We’re Living In The ‘Age Of Terror’ (But Honestly, It’s Mostly In Our Heads)
Neuroticism has spread to an entire generation. It’s not just an outbreak of paranoia, it’s a moral epidemic which sparks tension, which sparks anger, which sparks hatred.
There’s nothing new about terrorphobia, or is there? Despite threat narrative change, we can’t help but be shaped by it. We are still living in an age of terror, unknowingly cultivating a climate of unreason.
Just like love, fear is a rudimentary emotion that is rather obscure. It is also a part of our DNA package. As a receptor, fear exists within us for reasons beyond our will, unlike phobias that exist by our choice alone.
Phobias of some very low likelihood may be seen as less relatable, like taphophobia (the fear of being buried alive) or coulrophobia (the fear of clowns), yet terrorphobia is surprisingly relatable and human. Moreover, it has a cause of its pervasive, systematic persistence.
Even though terrorism in Europe has been in decline since 1980s, as stated by The Global Terrorism Database (GTD), ISIS keeps our terrorphobia alive, as it has been named the top threat in a total of 18 countries surveyed by Pew Research Center.
Given the extremely manipulative nature of terrorphobia, it distracts us from understanding ourselves and the world in general.

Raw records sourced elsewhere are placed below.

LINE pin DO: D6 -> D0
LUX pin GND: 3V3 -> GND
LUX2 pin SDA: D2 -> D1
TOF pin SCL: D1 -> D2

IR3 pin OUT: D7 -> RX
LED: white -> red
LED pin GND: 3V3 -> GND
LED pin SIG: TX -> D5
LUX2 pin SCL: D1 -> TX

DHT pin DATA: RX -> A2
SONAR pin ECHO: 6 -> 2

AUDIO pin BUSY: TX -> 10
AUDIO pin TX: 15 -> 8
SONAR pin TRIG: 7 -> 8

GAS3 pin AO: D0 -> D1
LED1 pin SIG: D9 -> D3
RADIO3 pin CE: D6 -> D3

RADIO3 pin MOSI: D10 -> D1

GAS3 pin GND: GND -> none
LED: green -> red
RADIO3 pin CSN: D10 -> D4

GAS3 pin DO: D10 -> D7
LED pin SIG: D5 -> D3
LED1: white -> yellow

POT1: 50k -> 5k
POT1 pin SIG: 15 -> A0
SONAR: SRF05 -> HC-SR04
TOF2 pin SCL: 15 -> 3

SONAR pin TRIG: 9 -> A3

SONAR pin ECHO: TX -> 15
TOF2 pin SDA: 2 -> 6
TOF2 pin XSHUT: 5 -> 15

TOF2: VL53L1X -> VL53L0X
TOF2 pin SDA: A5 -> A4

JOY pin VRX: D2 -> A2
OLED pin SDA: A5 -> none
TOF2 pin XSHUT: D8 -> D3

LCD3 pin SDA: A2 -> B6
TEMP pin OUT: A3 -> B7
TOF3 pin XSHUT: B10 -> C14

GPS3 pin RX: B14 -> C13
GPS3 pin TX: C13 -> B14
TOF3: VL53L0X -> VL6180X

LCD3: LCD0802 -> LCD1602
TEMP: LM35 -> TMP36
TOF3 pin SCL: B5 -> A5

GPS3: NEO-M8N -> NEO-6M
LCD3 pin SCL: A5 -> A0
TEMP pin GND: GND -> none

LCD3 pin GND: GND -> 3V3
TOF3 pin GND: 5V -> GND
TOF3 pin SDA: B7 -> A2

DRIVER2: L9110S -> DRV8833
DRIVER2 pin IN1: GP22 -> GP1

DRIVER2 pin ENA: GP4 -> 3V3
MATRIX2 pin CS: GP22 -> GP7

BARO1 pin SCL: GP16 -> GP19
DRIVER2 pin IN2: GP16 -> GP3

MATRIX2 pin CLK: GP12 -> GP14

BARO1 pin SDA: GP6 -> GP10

Terrorphobia was and still is part fabrication and part overreaction that to a certain degree serves the interests of politicians, acknowledges John Mueller in his book “Overblown: How Politicians and the Terrorism Industry Inflate National Security Threats, and Why We Believe Them.” He believes that a threat that is real but likely to prove to be of limited scope has been massively, perhaps even fancifully, inflated to produce widespread and unjustified anxiety.
John Horgan, a terrorist expert, backs up Mueller’s words, adding that Jihadists benefit from our fear too. “ISIS don’t just want to frighten us or get us to overreact, they want to be always in our consciousness so that we believe there’s nothing they won’t do.”
The rise of terrorphobia across the United States is a chilling echo from the nation’s past (Al Qaeda’s post 9/11) that misled us over the War on Terror and its fatalities: war profiteering, not to mention an all-time high government spending for both military and social purposes that contributed massively to the economic woe, adding $2 trillion to the debt as of the FY 2018 budget. “The immense costs, the self-inflicted wounds we suffer from it, and its permanently perceived inadequacy in comparison with the threats it forces us to imagine are more destructive of our national life than the damage terrorists are likely to inflict,” claims political scientist Ian S. Lustick at the University of Pennsylvania.
The fact that we, either individually or collectively, substitute fact-based thinking for a fear-based one can’t get any worse.
According to sociologist Barry Glassner, the author of “The Culture of Fear”, we have been sucked into the culture of endless intimidation, a projection of which is, for the most part, false. “The short answer to why Americans harbour so many misbegotten fears is that immense power and money await those who tap into our insecurities and supply us with symbolic substitutes,” he notes.
Media can change the zeitgeist overnight. Notwithstanding that the exposure to mass trauma (hence terrorphobia) through the media is indirect, it is socially contagious.
“Television news programs survive on scares,” Glassner adds, justifying concern over oppressive fears. “Disproportionate and unverified coverage in the news media plainly has effects on readers and viewers. On local newscasts, where producers live by the dictum, “If it bleeds, it leads,” drug, crime, and disaster stories make up most of the news portion of the broadcasts. All the more misleading, the newscasts consistently give the impression that murder and other serious crimes are rampant in places where they are rare.”
Regardless of the grim reality presented here and there, be it a terrorphobia or any other panic-fuelled phobia, it is a by-product of our negative core belief. The fear of germs or spiders is more likely to be tamed with exposure therapy, domesticating the fear of Muslims is surreal, since “pacifist Muslim” it still is a hard-to-grasp concept.
Neuroticism has spread to an entire generation. It’s not just an outbreak of paranoia, it’s a moral epidemic which sparks tension, which sparks anger, which sparks hatred. We can blame social, economic and political forces that have in a sense promoted conflict instead of cooperation, or blame state-owned media for instilling Islamophobia in the population whilst adding more fuel to the fire of extremism frenzy; however, each and every one of us remain quintessentially responsible for creating the mania by fearing our fear in the first place. We let the new bogeyman in our minds, therefore only we can let it out.